Document layout analysis data:
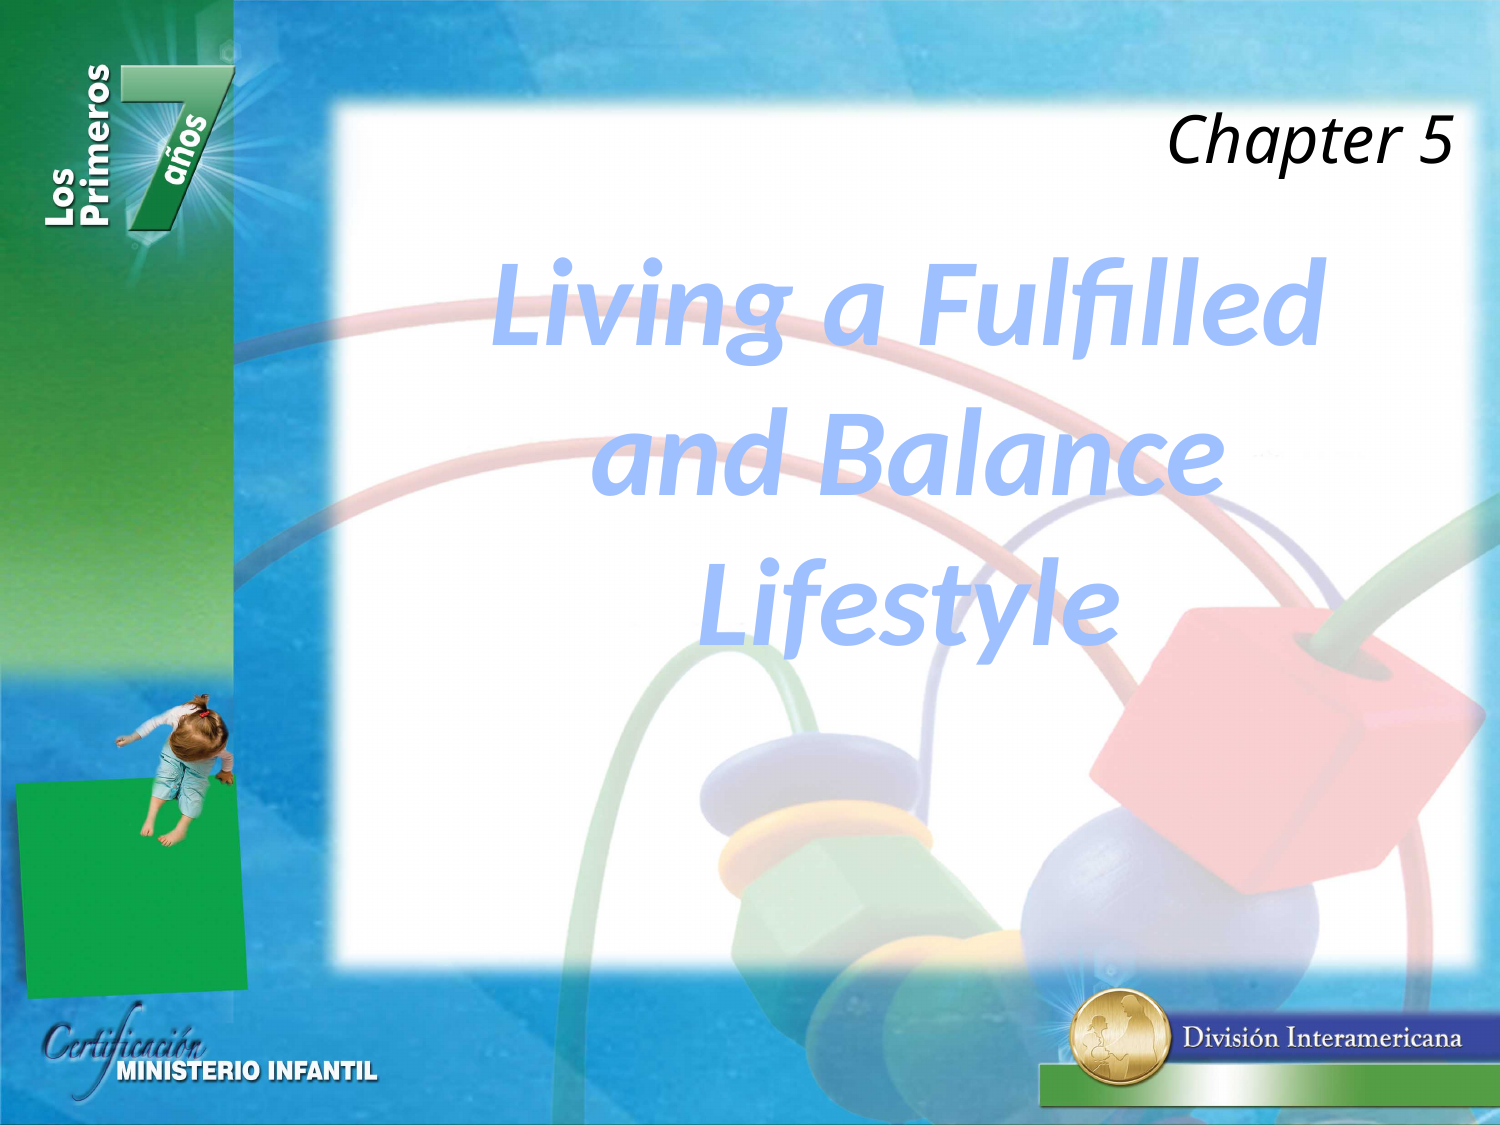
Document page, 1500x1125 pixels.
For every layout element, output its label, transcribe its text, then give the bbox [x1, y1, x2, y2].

text_box Chapter 5 [1045, 89, 1471, 185]
text_box Living a Fulfilled and Balance Lifestyle [407, 213, 1412, 678]
picture [16, 1120, 43, 1125]
picture [0, 0, 1500, 1125]
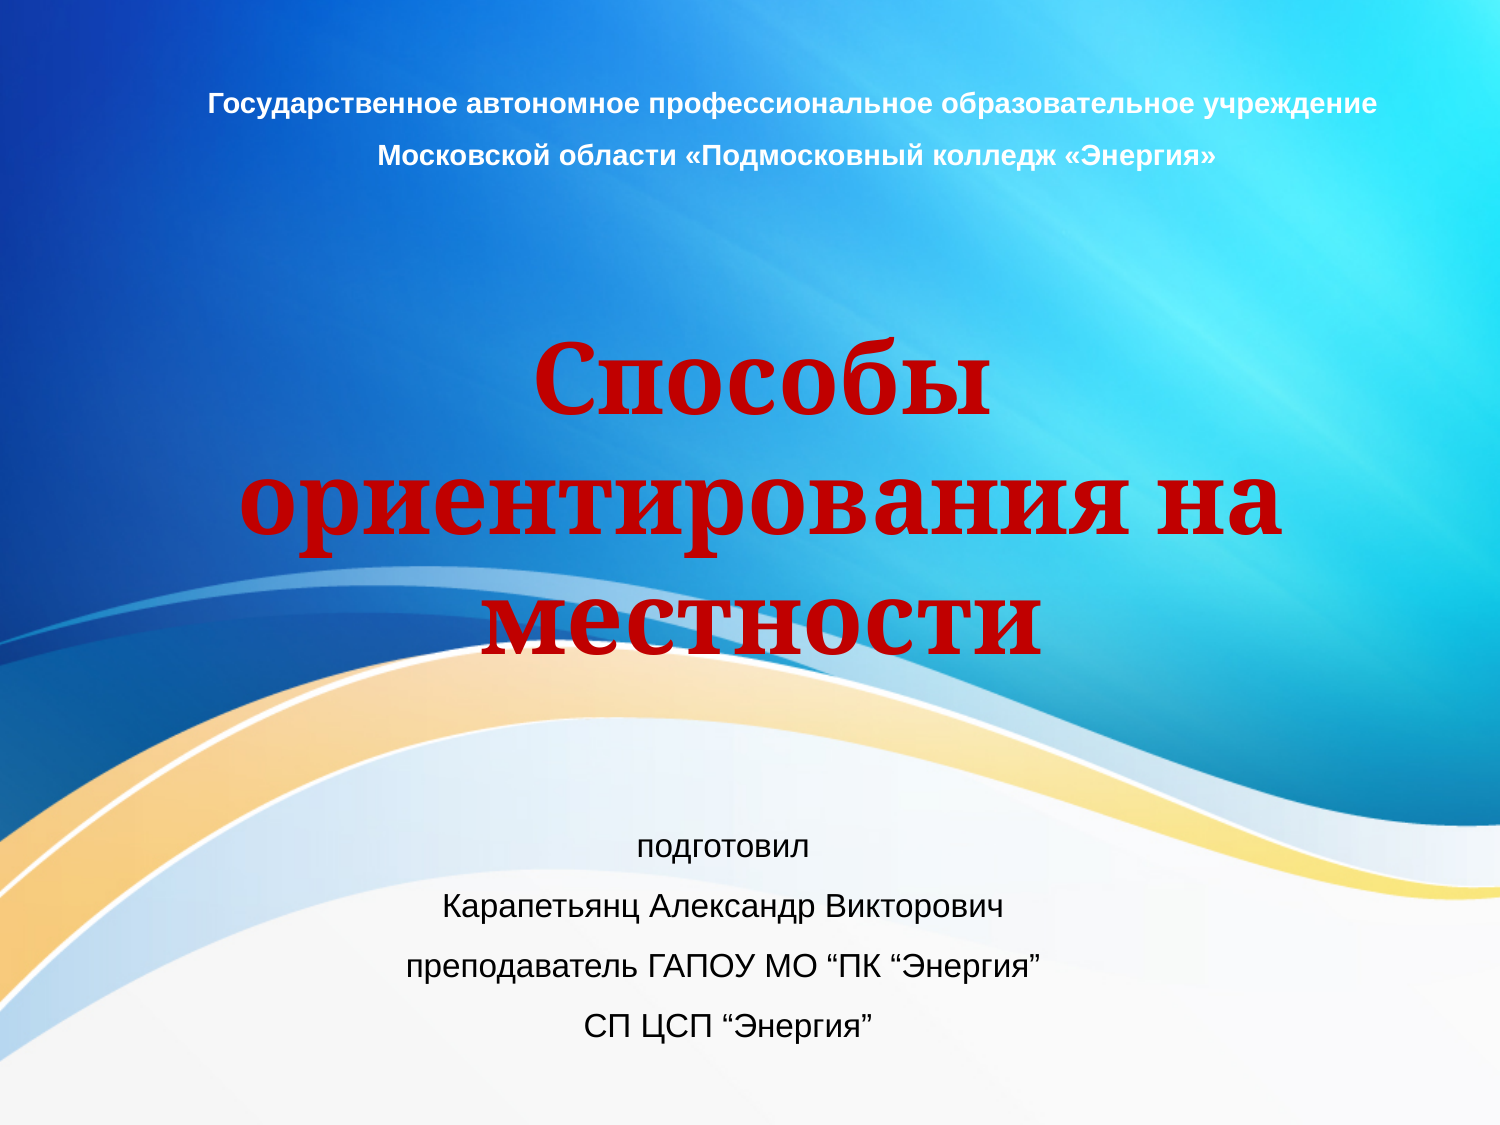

## [Work request]
Word for word, give the entries back in full; the pictures do not belong in the copy.

## [Exercise output]
Document page, 1500x1125 pixels.
For every layout element, output its label, transcribe its text, then give the bbox [x1, y1, x2, y2].

text_box Chapter 5 [1045, 89, 1471, 185]
text_box Living a Fulfilled and Balance Lifestyle [407, 213, 1412, 678]
picture [16, 1120, 43, 1125]
picture [0, 0, 1500, 1125]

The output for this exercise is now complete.